▶ PASSAGE TO READ
-----

But do they, really?

The LifeWay-Ligonier study identified evangelicals as those people who strongly agreed with four key statements of belief:

  • The Bible is the highest authority for what I believe.
  • It is very important for me personally to encourage non-Christians to trust Jesus Christ as their Savior.
  • Jesus Christ’s death on the cross is the only sacrifice that could remove the penalty of my sin.
  • Only those who trust in Jesus Christ alone as their Savior receive God’s free gift of eternal salvation.

And yet, even this cohort struggled with basic Christian doctrine, especially regarding Jesus. For example, a majority of evangelicals agreed with the statement that “Jesus is the first and greatest being created by God.” Yet this is a flat contradiction of Christian teaching, which holds that Jesus isn’t a created being.

The first words of the Gospel of John could not be more clear. “In the beginning was the Word [Jesus], and the Word was with God, and the Word was God.” Moreover, the poll reflects that a surprisingly high percentage of evangelicals (43 percent) agree with the assertion that Jesus was a great teacher, but not God.

-----

▶ PROBLEM SET
[A] Answer these from the passage on the LifeWay-Ligonier study:
(i) How many key statements of belief were used to identify evangelicals?
(ii) What percentage of evangelicals agreed that Jesus was a great teacher but not God?
(iii) The first words of which Gospel are quoted?
[B] Say whether each statement agrees with the passage on the LifeWay-Ligonier study, and quote the words that decide it:
(i) Evangelicals were identified as people who strongly agreed with a set of belief statements.
(ii) Only a minority of evangelicals agreed that Jesus is the first and greatest being created by God.
(iii) Christian teaching holds that Jesus is a created being.
The data that follows has no connection to the passage on the LifeWay-Ligonier study.

-----

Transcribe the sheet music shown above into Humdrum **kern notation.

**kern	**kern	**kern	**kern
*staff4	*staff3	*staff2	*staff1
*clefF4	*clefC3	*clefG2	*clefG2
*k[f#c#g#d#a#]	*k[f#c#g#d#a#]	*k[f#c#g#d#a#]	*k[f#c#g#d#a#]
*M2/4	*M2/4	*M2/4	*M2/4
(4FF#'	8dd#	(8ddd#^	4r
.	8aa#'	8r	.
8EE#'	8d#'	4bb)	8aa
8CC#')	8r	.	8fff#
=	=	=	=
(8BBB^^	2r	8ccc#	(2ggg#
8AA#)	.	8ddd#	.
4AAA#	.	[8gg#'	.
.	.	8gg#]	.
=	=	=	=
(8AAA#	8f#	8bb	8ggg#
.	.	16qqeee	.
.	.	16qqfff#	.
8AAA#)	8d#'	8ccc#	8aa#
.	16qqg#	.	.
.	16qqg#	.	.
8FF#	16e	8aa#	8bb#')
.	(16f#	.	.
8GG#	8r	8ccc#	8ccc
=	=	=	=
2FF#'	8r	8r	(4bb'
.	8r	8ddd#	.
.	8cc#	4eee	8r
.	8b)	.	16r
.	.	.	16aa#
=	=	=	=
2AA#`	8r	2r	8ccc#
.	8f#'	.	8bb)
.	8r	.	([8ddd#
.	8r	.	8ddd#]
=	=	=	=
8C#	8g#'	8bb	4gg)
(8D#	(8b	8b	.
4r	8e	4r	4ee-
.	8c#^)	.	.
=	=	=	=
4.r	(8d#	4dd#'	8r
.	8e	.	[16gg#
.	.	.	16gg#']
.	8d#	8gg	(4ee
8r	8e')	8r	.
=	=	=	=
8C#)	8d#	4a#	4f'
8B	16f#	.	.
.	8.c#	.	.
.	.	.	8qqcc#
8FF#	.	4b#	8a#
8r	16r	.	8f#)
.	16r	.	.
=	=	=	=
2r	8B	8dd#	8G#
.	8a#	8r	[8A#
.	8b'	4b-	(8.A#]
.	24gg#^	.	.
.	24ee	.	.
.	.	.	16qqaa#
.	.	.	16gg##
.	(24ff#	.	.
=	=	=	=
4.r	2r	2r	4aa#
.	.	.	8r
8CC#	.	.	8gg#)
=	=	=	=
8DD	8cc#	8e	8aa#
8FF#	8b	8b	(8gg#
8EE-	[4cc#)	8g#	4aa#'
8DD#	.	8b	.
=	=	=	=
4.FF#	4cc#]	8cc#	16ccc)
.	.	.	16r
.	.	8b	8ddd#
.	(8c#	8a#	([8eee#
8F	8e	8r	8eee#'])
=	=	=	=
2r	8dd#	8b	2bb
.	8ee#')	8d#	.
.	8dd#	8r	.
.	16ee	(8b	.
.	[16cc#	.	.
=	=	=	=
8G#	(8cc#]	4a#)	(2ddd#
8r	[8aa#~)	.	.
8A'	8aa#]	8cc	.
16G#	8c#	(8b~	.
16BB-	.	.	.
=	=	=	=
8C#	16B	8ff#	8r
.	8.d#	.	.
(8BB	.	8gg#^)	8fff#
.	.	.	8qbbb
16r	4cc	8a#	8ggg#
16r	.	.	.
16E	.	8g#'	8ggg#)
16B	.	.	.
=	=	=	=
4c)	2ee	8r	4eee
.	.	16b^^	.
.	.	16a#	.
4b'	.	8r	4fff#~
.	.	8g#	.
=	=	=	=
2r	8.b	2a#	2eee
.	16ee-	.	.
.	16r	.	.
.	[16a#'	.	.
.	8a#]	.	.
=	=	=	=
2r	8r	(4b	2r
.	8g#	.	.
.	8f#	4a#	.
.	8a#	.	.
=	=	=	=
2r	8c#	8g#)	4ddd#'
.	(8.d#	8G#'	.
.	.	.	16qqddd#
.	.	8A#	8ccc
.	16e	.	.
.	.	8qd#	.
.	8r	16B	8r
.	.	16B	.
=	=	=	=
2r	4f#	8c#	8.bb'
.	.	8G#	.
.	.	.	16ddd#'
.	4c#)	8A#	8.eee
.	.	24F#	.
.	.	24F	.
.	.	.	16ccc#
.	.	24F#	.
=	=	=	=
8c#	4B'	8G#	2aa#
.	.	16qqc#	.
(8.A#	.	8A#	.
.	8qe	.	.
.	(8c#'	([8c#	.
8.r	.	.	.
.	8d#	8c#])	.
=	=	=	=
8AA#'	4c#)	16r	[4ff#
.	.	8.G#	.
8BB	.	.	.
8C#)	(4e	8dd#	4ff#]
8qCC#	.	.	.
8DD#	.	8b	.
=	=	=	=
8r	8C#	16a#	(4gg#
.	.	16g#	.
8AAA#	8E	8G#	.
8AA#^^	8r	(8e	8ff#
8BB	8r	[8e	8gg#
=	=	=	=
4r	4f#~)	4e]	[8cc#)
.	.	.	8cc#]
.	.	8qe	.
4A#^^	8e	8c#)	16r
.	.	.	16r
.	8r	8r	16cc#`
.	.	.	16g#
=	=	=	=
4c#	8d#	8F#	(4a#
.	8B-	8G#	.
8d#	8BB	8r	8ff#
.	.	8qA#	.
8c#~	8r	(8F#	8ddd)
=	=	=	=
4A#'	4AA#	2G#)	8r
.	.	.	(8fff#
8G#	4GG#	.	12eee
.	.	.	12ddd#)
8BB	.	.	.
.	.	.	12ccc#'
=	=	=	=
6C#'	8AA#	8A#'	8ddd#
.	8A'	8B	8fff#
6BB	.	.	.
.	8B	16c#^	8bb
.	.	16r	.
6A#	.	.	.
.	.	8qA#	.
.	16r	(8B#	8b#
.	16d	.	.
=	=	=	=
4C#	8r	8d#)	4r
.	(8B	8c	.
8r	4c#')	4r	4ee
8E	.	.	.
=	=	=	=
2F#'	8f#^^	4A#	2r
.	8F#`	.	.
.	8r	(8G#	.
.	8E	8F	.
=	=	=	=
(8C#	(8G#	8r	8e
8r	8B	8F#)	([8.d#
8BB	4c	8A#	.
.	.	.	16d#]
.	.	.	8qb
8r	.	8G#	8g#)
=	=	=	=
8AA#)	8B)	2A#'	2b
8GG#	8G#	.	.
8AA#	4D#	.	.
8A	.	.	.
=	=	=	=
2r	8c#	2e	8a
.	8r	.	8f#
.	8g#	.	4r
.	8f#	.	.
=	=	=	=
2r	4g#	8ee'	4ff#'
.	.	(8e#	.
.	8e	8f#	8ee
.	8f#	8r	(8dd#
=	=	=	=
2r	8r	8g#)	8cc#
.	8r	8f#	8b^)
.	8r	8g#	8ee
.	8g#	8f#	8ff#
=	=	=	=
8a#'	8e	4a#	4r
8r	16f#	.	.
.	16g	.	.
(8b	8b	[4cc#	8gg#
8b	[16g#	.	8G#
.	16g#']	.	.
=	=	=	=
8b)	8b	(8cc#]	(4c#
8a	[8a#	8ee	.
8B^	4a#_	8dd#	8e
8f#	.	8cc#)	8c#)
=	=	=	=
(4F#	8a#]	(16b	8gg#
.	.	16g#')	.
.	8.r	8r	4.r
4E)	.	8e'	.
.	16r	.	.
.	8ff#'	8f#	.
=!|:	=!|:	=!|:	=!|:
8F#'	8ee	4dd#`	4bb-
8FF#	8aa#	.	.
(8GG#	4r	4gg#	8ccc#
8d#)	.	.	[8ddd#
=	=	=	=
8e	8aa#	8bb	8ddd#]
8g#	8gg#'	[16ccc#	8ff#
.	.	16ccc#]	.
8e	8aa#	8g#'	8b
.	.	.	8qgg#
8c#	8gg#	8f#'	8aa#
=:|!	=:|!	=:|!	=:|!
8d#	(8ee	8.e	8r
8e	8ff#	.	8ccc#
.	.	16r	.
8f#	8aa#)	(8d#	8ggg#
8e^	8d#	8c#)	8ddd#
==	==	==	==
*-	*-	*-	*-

-----

▶ ANSWERS TO THE PROBLEMS
[A]
(i) Four
(ii) 43 percent
(iii) The Gospel of John

[B]
(i) Yes: "identified evangelicals as those people who strongly agreed with four key statements of belief"
(ii) No: "a majority of evangelicals agreed with the statement that “Jesus is the first and greatest being created by God.”"
(iii) No: "Christian teaching, which holds that Jesus isn’t a created being"